As the equation is linear. We can find a complex solution and then take the real and imaginary part to obtain the two independent real solutions.

As you have noticed the zeros order solution (for $x\to\infty$) is given by $u_0 = e^{ix}$. We start with the expansion $$u=e^{ix}( 1 + y_1 + y_2 + \cdots)$$ with $y_i \ll y_{i+1}$ and $y_1 \ll 1$ for $x\to\infty$. Plugging the first two terms into the differential equation, we obtain $$y_1''+2 i y_1' \sim \frac{\gamma }{x^2} ;\tag{1}$$ here, we have neglected the term $\gamma y_1/x^2$ as it is (by assumption) small compared to the term on the right hand side of (1).

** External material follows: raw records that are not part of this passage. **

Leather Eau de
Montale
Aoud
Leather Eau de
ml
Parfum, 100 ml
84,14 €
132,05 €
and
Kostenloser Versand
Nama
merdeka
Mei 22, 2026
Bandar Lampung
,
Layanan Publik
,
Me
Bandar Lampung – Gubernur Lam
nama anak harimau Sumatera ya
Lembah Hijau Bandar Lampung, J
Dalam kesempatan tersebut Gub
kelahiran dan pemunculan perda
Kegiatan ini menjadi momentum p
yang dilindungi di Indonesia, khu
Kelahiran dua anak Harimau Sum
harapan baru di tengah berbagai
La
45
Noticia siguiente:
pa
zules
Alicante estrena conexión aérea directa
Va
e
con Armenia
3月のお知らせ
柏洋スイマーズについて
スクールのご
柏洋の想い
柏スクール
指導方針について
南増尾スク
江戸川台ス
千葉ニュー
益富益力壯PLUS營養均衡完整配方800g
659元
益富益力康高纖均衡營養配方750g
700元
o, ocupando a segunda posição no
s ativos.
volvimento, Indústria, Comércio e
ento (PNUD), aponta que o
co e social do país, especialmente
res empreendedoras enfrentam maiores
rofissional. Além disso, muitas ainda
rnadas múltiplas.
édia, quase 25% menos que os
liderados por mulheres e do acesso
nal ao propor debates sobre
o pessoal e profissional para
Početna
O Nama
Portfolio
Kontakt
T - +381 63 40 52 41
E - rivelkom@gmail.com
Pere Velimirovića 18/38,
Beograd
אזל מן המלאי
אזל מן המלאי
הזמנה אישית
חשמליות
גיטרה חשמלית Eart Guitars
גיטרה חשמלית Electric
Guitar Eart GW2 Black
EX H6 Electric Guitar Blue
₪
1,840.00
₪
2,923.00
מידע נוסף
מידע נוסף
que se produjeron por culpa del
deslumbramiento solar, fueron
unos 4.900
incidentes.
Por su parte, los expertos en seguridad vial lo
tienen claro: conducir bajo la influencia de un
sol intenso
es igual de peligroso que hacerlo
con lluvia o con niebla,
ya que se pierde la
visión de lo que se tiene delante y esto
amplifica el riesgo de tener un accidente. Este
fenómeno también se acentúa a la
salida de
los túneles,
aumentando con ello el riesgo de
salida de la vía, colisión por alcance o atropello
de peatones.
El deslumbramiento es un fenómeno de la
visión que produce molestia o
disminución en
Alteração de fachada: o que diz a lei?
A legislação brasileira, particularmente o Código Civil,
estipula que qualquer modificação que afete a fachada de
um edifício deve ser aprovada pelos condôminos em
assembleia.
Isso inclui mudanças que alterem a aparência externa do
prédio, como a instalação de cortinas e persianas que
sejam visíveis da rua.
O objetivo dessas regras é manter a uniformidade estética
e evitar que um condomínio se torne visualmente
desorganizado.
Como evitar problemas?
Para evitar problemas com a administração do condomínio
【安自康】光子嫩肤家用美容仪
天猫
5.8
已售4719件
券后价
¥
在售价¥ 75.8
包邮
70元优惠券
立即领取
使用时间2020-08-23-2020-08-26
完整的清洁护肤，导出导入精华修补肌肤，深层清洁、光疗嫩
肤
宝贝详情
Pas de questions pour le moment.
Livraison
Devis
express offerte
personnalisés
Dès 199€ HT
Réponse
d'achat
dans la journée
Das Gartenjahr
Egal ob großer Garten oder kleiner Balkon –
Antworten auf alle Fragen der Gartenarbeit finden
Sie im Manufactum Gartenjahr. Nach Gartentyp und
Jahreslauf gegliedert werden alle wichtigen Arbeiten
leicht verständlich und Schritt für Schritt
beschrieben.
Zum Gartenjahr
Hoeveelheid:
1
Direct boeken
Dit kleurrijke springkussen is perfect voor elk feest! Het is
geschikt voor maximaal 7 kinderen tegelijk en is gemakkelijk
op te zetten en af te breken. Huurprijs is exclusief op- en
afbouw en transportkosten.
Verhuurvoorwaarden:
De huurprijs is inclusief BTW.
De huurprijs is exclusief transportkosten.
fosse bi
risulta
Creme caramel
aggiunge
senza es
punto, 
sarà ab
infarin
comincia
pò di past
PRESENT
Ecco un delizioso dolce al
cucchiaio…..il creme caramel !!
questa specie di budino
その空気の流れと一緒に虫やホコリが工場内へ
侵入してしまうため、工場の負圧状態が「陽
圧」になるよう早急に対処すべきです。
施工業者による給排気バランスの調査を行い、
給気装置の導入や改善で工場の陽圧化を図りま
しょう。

The task is to solve (1) asymptotically for $x\to \infty$ with the condition $y_1 \ll 1$. We assert that $y_1'' \ll y_1'$ (to be checked after having found the solution) and integrate $2 i y_1' \sim \frac{\gamma }{x^2}$ with the result $$y_1 = \frac{i \gamma}{x};$$ indeed, we have that $y_1'' \ll y_1'$ so the solution is consistent.

In conclusion, we have found that $$ u \sim e^{ix} \left( 1 + \frac{i \gamma}{x} +o(x^{-1})\right)$$ solves the problem. Taking the real and imaginary part leads to the two real solutions of the problem.

You find more problems and information about asymptotic solutions to differential equations in Bender, Orszag: "Advanced mathematical methods for scientists and engineers".